1. Juli 2018

Weißenburg Stadtrat ändert städtische Verordnung für Plakatierungen - Scharfe Kritik von Linken-Stadtrat Erkan Dinar

Stadtrat Erkan Dinar (DIE LINKE) und Oberbürgermeister Jürgen Schröppel (SPD)

Der Weißenburg Stadtrat hat mehrheitlich die städtische Verordnung für Plakatierungen geändert. Dagegen stimmte einzig Stadtrat Erkan Dinar (DIE LINKE). Er wirft Oberbürgermeister Jürgen Schröppel im Nachgang vor, Charaktereigenschaften eines Machtmenschen zu besitzen und den Ensembleschutz der Altstadt nur vorzuschieben.

Im Bereich Denkmalschutz können Ensembles eine besondere Rolle spielen. Der Ensembleschutz hilft dabei, historische gewachsene Ortsteile und Platzgestaltungen zu erhalten. Auf diese Weise können zum Beispiel auch Gebäude geschützt sein, die allein nicht unter den Denkmalschutz fallen würden.

Der Ensembleschutz muss in Deutschland von den jeweiligen Gemeinden und Kommunen in einer Satzung festgelegt und schriftlich begründet werden. Die getroffene Satzung richtet sich dabei in der Regel nach den landesrechtlichen Vorgaben des Denkmalschutzes. Üblicherweise wird in einer solchen Satzung festgehalten, dass bauliche Veränderungen nur mit einer behördlichen Genehmigung vorgenommen werden dürfen. Diese Genehmigung kann nur erteilt werden, wenn alle entsprechenden Regularien des Denkmalschutzes eingehalten werden. Gewöhnlich richten sich diese Bestimmungen an Baumaßnahmen, die eine Veränderung der Fassade oder der Dächer mit sich bringen. Die genauen Regelungen sind in den jeweiligen Denkmalschutzverordnungen der Bundesländer festgeschrieben. Geschützte Ensembles finden sich sehr oft in älteren Städten, in denen auf diese Weise der historische Stadtkern bewahrt werden soll. Daher kann zum Beispiel auch ein ganzes Stadtviertel unter die Vorschriften des Ensembleschutzes fallen.
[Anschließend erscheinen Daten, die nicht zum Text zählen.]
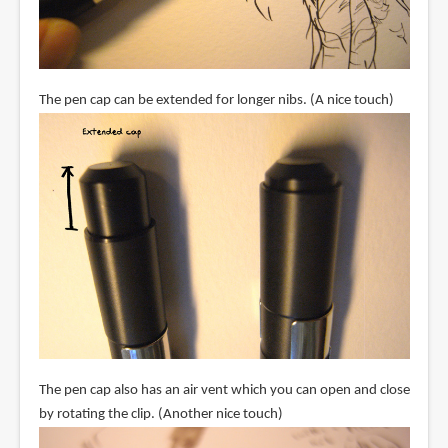
The pen cap can be extended for longer nibs. (A nice touch)
The pen cap also has an air vent which you can open and close
by rotating the clip. (Another nice touch)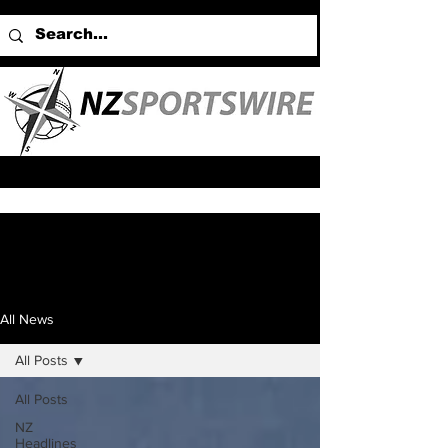
All News
All Posts
All Posts
NZ
Headlines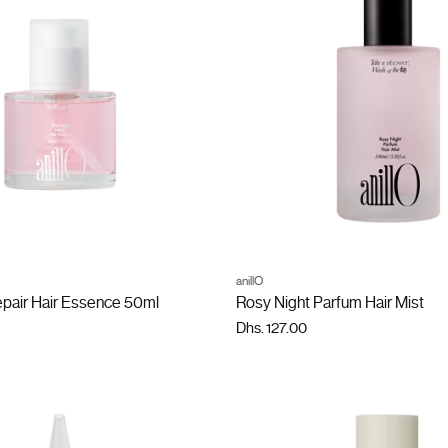
ADD TO CART
ADD TO CART
anillO
Quantity
epair Hair Essence 50ml
Rosy Night Parfum Hair Mist
Dhs. 127.00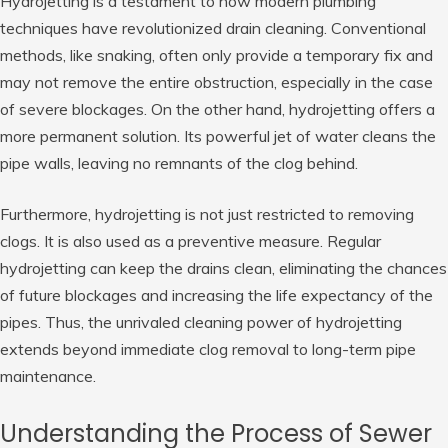
Hydrojetting is a testament to how modern plumbing
techniques have revolutionized drain cleaning. Conventional
methods, like snaking, often only provide a temporary fix and
may not remove the entire obstruction, especially in the case
of severe blockages. On the other hand, hydrojetting offers a
more permanent solution. Its powerful jet of water cleans the
pipe walls, leaving no remnants of the clog behind.
Furthermore, hydrojetting is not just restricted to removing
clogs. It is also used as a preventive measure. Regular
hydrojetting can keep the drains clean, eliminating the chances
of future blockages and increasing the life expectancy of the
pipes. Thus, the unrivaled cleaning power of hydrojetting
extends beyond immediate clog removal to long-term pipe
maintenance.
Understanding the Process of Sewer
Nun hat der Stadtrat beschlossen ein Plakatierungsverbot in der Altstadt zu erlassen. Die Initiative dazu ergriff Oberbürgermeister Jürgen Schröppel (SPD). Er befürchtet eine Wahlwerbungsflut und will eine ungezügelten Plakatierungswahn verhindern, um das Ortsbild der Innenstadt zu schützen.

Stadtrat Erkan Dinar (DIE LINKE) dazu: "Es liegt wohl in der Charaktereigenschaft von Machtmenschen, die Demokratie und Freiheit, und damit verbunden auch die Rechte zur Wahlwerbung, nur solange hochzuhalten, bis eben diese genannten Rechte zu einer womöglichen Bedrohung für eben diese Art von Machtmenschen werden kann.

In diesem Rahmen ist die Reaktion von OB Schröppel einzuordnen, wenn er plötzlich keine Plakate mehr in der Altstadt sehen möchte. Solange jedoch sein Konterfei als Kandidat in der Friedrich-Ebert-Straße, Luitpoldstraße, am Marktplatz sowie der Rosenstraße hing, musste keinerlei Satzung verändert werden. Was für eine Heuchelei!

Jetzt da er fest im Sattel sitzt, soll es anderen Parteien und Kandidaten erschwert werden, auf ihre Inhalte und Kandidaten aufmerksam zu machen. Den Plakatierungswahn will er damit Einhalt gebieten und schiebt den Denkmalensembleschutz der Altstadt vor. Doch das ist Quatsch, denn durch die Plakate gibt es keine baulichen Veränderungen. Keine Fassade oder auch Dachfläche verändert sich. Nach sechs Wochen verschwinden die Plakate wieder aus dem Stadtgebiet.

Wer die Demokratie, das Grundgesetz sowie die darin enthaltenen Bürger- sowie Freiheitsrechte schätzt, sollte auch sechs Wochen lang einen Wahlkampf um die Stimme der Bürgerschaft ertragen können. Leider sieht dies der Stadtrat in seiner Mehrheit nicht. Das Weißenburger Establishment rückt mal wieder zusammen.

Im Hauptausschuss gab es keinerlei Diskussion zu dieser Änderung. Klar, die Entscheidung dafür wurde ja auch schon längst im Hinterzimmer getroffen. Auf Einladung von Oberbürgermeister Schröppel treffen sich alle Stadtratsparteien einmal monatlich im OB-Büro zu einem Geheimtreffen, um die Anträge zu besprechen. Nicht dazu eingeladen ist die Linke. Warum wohl?"